Data analytics, which is popular in business, is catching on in cities around the world. As I recently wrote, Memphis has reduced crimes such as robberies and rapes to their lowest levels in a quarter-century, thanks in part to IBM's analytical software.
Why has this approach been so successful? Or put another way: Why did decision-makers, prior to data analytics, make such poor decisions? Part of that answer has to do with a kink in human reasoning, according Michael Lewis, author of "Moneyball," which told the story of how the Oakland A's turned to data analysis to find undervalued players passed over by baseball experts.

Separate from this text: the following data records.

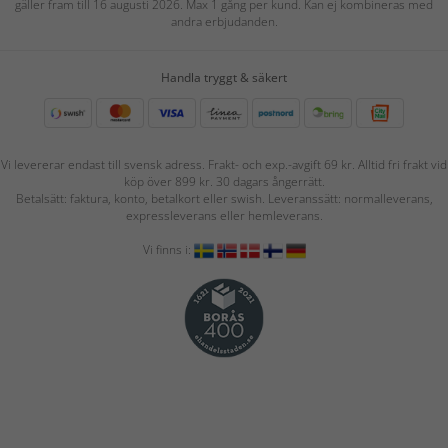
gäller fram till 16 augusti 2026. Max 1 gång per kund. Kan ej kombineras med
andra erbjudanden.
Handla tryggt & säkert
Vi levererar endast till svensk adress. Frakt- och exp.-avgift 69 kr. Alltid fri frakt vid
köp över 899 kr. 30 dagars ångerrätt.
Betalsätt: faktura, konto, betalkort eller swish. Leveranssätt: normalleverans,
expressleverans eller hemleverans.
Vi finns i:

Lewis writes in the December issue of Vanity Fair that he did not know the answer to this question until he discovered the work of Nobel laureate Daniel Kahneman and his collaborator Amos Tversky. Both were psychologists and published work on judgment and decision-making.
"They had found that people, including experts, unwittingly use all sorts of irrelevant criteria in decision-making," writes Lewis. This problem has to do with the way the brain accesses or remembers information. When making a decision, people tend to base it on examples that are easily remembered. But "reliable statistical evidence will outperform" that thinking, the article says.
Since this is a human problem, it affects not only baseball experts but also hedge fund managers, CEOs and even police officers.
In Memphis, police officers were able to get a better handle on crime patterns once they started using IBM's data analytics software to figure out crime patterns and forecast where it was going to occur.
For example, Memphis police officers had long known that burglaries tended to spike in the month of March. But until the use of data analytics, nobody realized that the spike corresponded with Spring Break in Memphis-area schools. Once the police added more patrols during that week, the burglary rate dropped.